Dad: Are you ready to learn Mark Antony’s speech to the Plebians?
Theo: OK.
Dad: Friends, Romans, countrymen.
Theo: Friends, Romans, countrymen.
Dad: Lend me your ear.
Theo: Lend me your ear.
Dad: I’ve come to bury Caesar…
(Here comes the punch line)
Theo: I’ve come to bury Caesar, NOT TO PRAISE HIM (emphasis mine.)

The little noble Roman already knew his line! He just picked it up somewhere. In a few years, perhaps he’ll be able to move the very stones of Rome to rise and mutiny.

Let us turn our attention now to the developing verbal skills of Natalie Rose. As an 18-month-old little girl, she can say, “Dada,” “Mama,” “Mimi,” and “up,” But she’s never so cute as when she’s pointing at the fridge and shouting: “Cheese! Cheese!”

Tuesday, January 02, 2007

Home Improvement

The rustic Hampton Bay chandelier hangs in the dining room at 56 Voorhees Place.

Remember the Clarks of New Jersey before they were “the Clarks of New Jersey?” They were the Clarks of New York City – 63rd Street between First and York. That’s where Theo, Margie, Casey (and even Inay) enjoyed the great metropolis. Those were the days. We ate meals on a little bistro set from the Bombay Co. I will now take questions from the floor.

Q: How many bedrooms did you have?
A: Bedrooms?

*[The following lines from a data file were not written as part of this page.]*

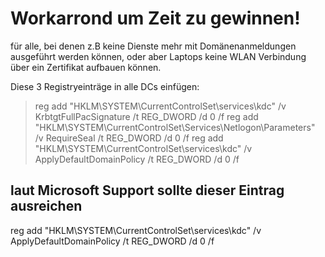 # Workarrond um Zeit zu gewinnen!
für alle, bei denen z.B keine Dienste mehr mit Domänenanmeldungen ausgeführt werden können, 
oder aber Laptops keine WLAN Verbindung über ein Zertifikat aufbauen können.

Diese 3 Registryeinträge in alle DCs einfügen:

> reg add "HKLM\SYSTEM\CurrentControlSet\services\kdc" /v KrbtgtFullPacSignature /t REG_DWORD /d 0 /f
> reg add "HKLM\SYSTEM\CurrentControlSet\Services\Netlogon\Parameters" /v RequireSeal /t REG_DWORD /d 0 /f
> reg add "HKLM\SYSTEM\CurrentControlSet\services\kdc" /v ApplyDefaultDomainPolicy /t REG_DWORD /d 0 /f

## laut Microsoft Support sollte dieser Eintrag ausreichen
reg add "HKLM\SYSTEM\CurrentControlSet\services\kdc" /v ApplyDefaultDomainPolicy /t REG_DWORD /d 0 /f
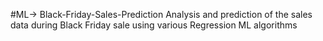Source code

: #ML-> Black-Friday-Sales-Prediction
Analysis and prediction of the sales data during Black Friday sale   using various Regression ML algorithms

We didn’t have bedrooms. We had one small rectangle – 20 feet by 8 feet — in which we conducted all of our lives. Eating, sleeping, working, nurturing a newborn, entertaining relatives.

Q: So, wasn’t that terrible?
A: Terrible? It was glorious! The greatest city in the world surrounded us, comforted us, entertained us. Every day was an opportunity, an adventure, a conquest!

Q: What about your car?
A: Well, that was a difficulty. Although it is true that I became expert at shuttling the car around the boro of Queens and its alternate-side-of-the-street parking rules, I will admit that the car (a 1994 Saturn) posed a serious challenge to convenience and happiness. I don’t miss that part of city life. I love my driveway in Metuchen. It welcomes me always. Now, I believe I have time for one more question.

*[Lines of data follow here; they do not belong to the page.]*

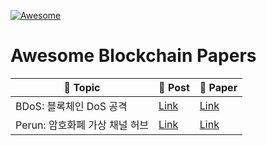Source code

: [![Awesome](https://awesome.re/badge.svg)](https://awesome.re)

# Awesome Blockchain Papers

| :pushpin: Topic | :book: Post | :paperclip: Paper |
|---|---|---|
|BDoS: 블록체인 DoS 공격|[Link](https://medium.com/curg/bdos-%EB%B8%94%EB%A1%9D%EC%B2%B4%EC%9D%B8-dos-%EA%B3%B5%EA%B2%A9-e029343b393)|[Link](https://arxiv.org/ftp/arxiv/papers/1912/1912.07497.pdf)|
|Perun: 암호화폐 가상 채널 허브|[Link](https://medium.com/curg/perun-%EC%95%94%ED%98%B8%ED%99%94%ED%8F%90-%EA%B0%80%EC%83%81-%EC%B1%84%EB%84%90-%ED%97%88%EB%B8%8C-59fee573e942)|[Link](https://ieeexplore.ieee.org/stamp/stamp.jsp?tp=&arnumber=8835315)|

Q: Where were you on 9-11?
A: Everybody asks me that. I wish I could say I was some kind of a hero, but the truth is very different, and kind of bizarre. Because of a persistent scratchy throat, I had arranged a doctor’s appointment on Sept. 11, 2001. When I left work, I was aware that a plane had crashed into the World Trade Center. When I stepped into my doctor’s office at 34th Street, a small TV showed both towers in ruins.
I asked him: “Should we go through with this?” My doctor, who was younger than me, answered: “Might as well, You’re here. So, what seems to be the problem?”
“I have a scratchy throat.” And on it went. All that blood and destruction, and here I was complaining of a scratchy throat.
Margie’s story is a little more touching. She was a schoolteacher in Chinatown, which is not far from the financial district. She had an emotional day with her frightened children, and then she marched uptown several miles to our little apartment.
I’ll say this about 9-11, too. The weather was beautiful. Sept. 11, 2001 and June 3, 2000 -- our wedding day – are two dates that I’ll always associate with major events and beautiful weather. As long as I live.

No more questions. We have a dining room now at 56 Voorhees Place. That dining room has a brand new Hampton Bay chandelier. Margie and I installed it ourselves, with a little help from Joyce and Goose, the Clarks of Pennsylvania. Thanks mom, thanks dad. It looks great.